New Thinking on Child Traumatic Stress
PTSD Criteria in DSM-5 Will Open Up Diagnosis, Treatment
Director of the Stress and Resilience Program; Clinical Psychologist, Anxiety and Mood Disorders Center
Child Mind Institute
The recent toll of Hurricane Sandy has had all of us thinking about how the stress and dislocation caused by a natural disaster can affect families and kids.
But Sandy also presents an opportunity to address our evolving understanding of traumatic stress reactions in young people. It is helpful to know what is on the horizon in the upcoming revision to the Diagnostic and Statistical Manual (DSM-5) and how the approach to child traumatic stress is turning towards less restrictive criteria, a more nuanced consideration of developmental stages, and the provision of effective short-term treatment to more children at risk.
The fact is that the psychotherapeutic interventions we have developed for traumatic stress reactions pose no risks to the child and have proven very effective in nurturing a healthy recovery. We can't hurt kids by intervening earlier and more often when a trauma impairs a child's ability to function—but we can do a world of good.
This issue was raised at the recent International Society for Traumatic Stress Studies (ISTSS) conference. A summary of the thinking of two or three leading clinicians in this area can clarify how to use this knowledge and ensure that we help more children sooner rather than later.
Michael Scheeringa, who does work on PTSD in preschoolers at Tulane, was central to reformulating the DSM approach, most notably relaxing the criteria for diagnosis in young people and making certain developmental modifications. Currently for a PTSD diagnosis, intrusive thoughts must be experienced as "distressing." However, young kids will often simply say something like, "Hey, did you know my dad hit my mom last night?" without any apparent distress—they don't seem bothered by it. But that is developmentally typical. They don't know how to label all their emotions. So that "distressing" criteria will change.
Another developmental difference that will be addressed concerns avoidance.
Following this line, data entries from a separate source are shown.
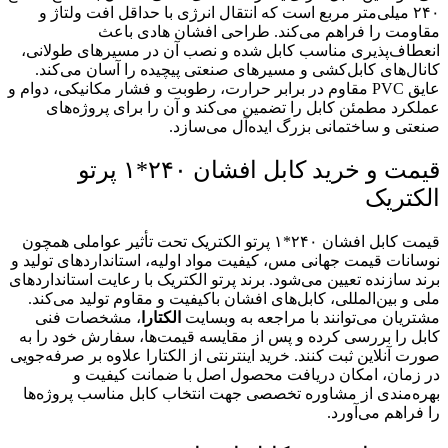
۲۴۰ میلی‌متر مربع است که انتقال انرژی با حداقل افت ولتاژ و
مقاومت را فراهم می‌کند. طراحی افشان هادی باعث
انعطاف‌پذیری مناسب کابل شده و نصب آن در مسیرهای طولانی،
کانال‌های کابل‌کشی و مسیرهای صنعتی پیچیده را آسان می‌کند.
عایق PVC مقاوم در برابر حرارت، رطوبت و فشار مکانیکی، دوام و
عملکرد مطمئن کابل را تضمین می‌کند و آن را برای پروژه‌های
صنعتی و ساختمانی بزرگ ایده‌آل می‌سازد.
قیمت و خرید کابل افشان ۲۴۰*۱ پرتو
الکتریک
قیمت کابل افشان ۲۴۰*۱ پرتو الکتریک تحت تأثیر عواملی همچون
نوسانات قیمت جهانی مس، کیفیت مواد اولیه، استانداردهای تولید و
برند سازنده تعیین می‌شود. برند پرتو الکتریک با رعایت استانداردهای
ملی و بین‌المللی، کابل‌های افشان باکیفیت و مقاوم تولید می‌کند.
مشتریان می‌توانند با مراجعه به وبسایت
الکتارا
، مشخصات فنی
کابل را بررسی کرده و پس از مقایسه قیمت‌ها، سفارش خود را به
صورت آنلاین ثبت کنند. خرید اینترنتی از الکتارا علاوه بر صرفه‌جویی
در زمان، امکان دریافت محصول اصل با ضمانت کیفیت و
بهره‌مندی از مشاوره تخصصی جهت انتخاب کابل مناسب پروژه‌ها
را فراهم می‌آورد.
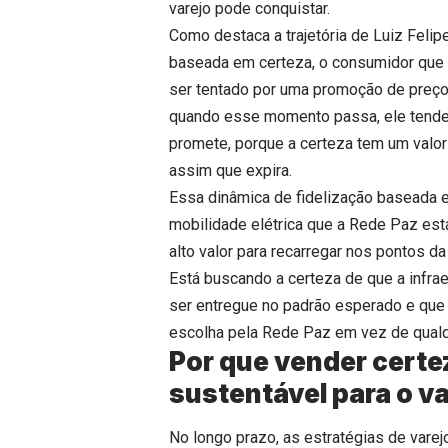
varejo pode conquistar.
Como destaca a trajetória de Luiz Feli
baseada em certeza, o consumidor que 
ser tentado por uma promoção de preç
quando esse momento passa, ele tende a
promete, porque a certeza tem um valor
assim que expira.
Essa dinâmica de fidelização baseada 
mobilidade elétrica que a Rede Paz está
alto valor para recarregar nos pontos 
Está buscando a certeza de que a infrae
ser entregue no padrão esperado e que o
escolha pela Rede Paz em vez de qualqu
Por que vender certez
sustentável para o v
No longo prazo, as estratégias de var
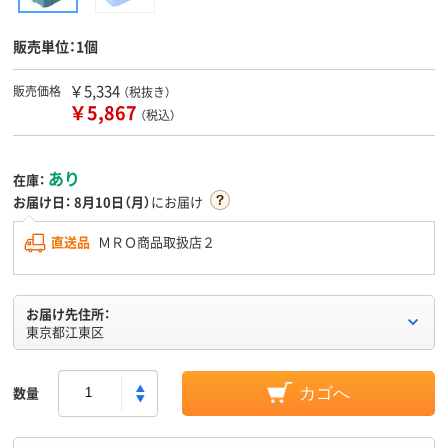
販売単位：1個
￥5,334
販売価格
（税抜き）
￥5,867
（税込）
あり
在庫：
お届け日：
8月10日（月）
にお届け
直送品
ＭＲＯ商品取扱店２
お届け先住所：
東京都江東区
数量
カゴへ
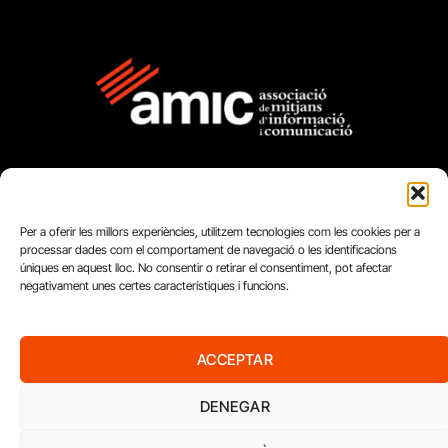
Per a oferir les millors experiències, utilitzem tecnologies com les cookies per a
processar dades com el comportament de navegació o les identificacions
úniques en aquest lloc. No consentir o retirar el consentiment, pot afectar
FUNDACIÓ
negativament unes certes característiques i funcions.
PERIODISME
PLURAL
ACCEPTAR
DENEGAR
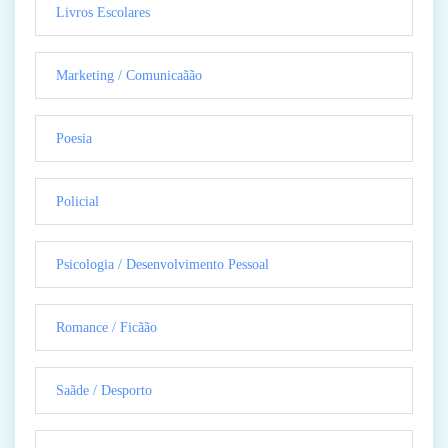
Livros Escolares
Marketing / Comunicaãão
Poesia
Policial
Psicologia / Desenvolvimento Pessoal
Romance / Ficãão
Saãde / Desporto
Adults have to have multiple symptoms of avoidance or emotional numbing to be diagnosed, but that is a difficult concept to observe in children. In DSM-5 a child will only have to display one symptom.
The rationale behind these changes is particularly appropriate now. People in the field are finding that we're missing a lot kids who are having difficulty in the aftermath of a trauma by using adult diagnostic criteria and trying to apply them to children. This is simply developmentally ill-advised. We're missing kids who would benefit from care, and therefore clinicians need to keep an open mind and think holistically when evaluating children who have experienced a disturbing event or situation.
Additionally, Nancy Kassam-Adams at Children's Hospital of Philadelphia has been studying acute stress disorder, another timely topic. Her work has lead to new criteria that eliminate the need for symptoms of disassociation and simplify the symptom list, based on an analysis of the sensitivity and specificity of DSM-IV symptom criteria. The hope is that the new criteria will more accurately describe children with functional impairments secondary to significant stress and trauma exposure.
This means that we should be giving acute stress care to more kids. The idea here is not to pathologize typical reactions to stress, but that we are missing some children who can benefit from new, time-limited interventions that have demonstrated efficacy, such as Steven Berkowitz's Child and Family Traumatic Stress Intervention (CFTSI).
Finally, Scheeringa's research suggests that PTSD doesn't tend to go away in children. Kids don't "grow out of it." For this and many other reasons, it is more than worth it to intervene early, and we now have the tools to do so.
Published: November 27, 2012
A version of this article will appear in the December issue of the Journal of Child and Adolescent Psychopharmacology.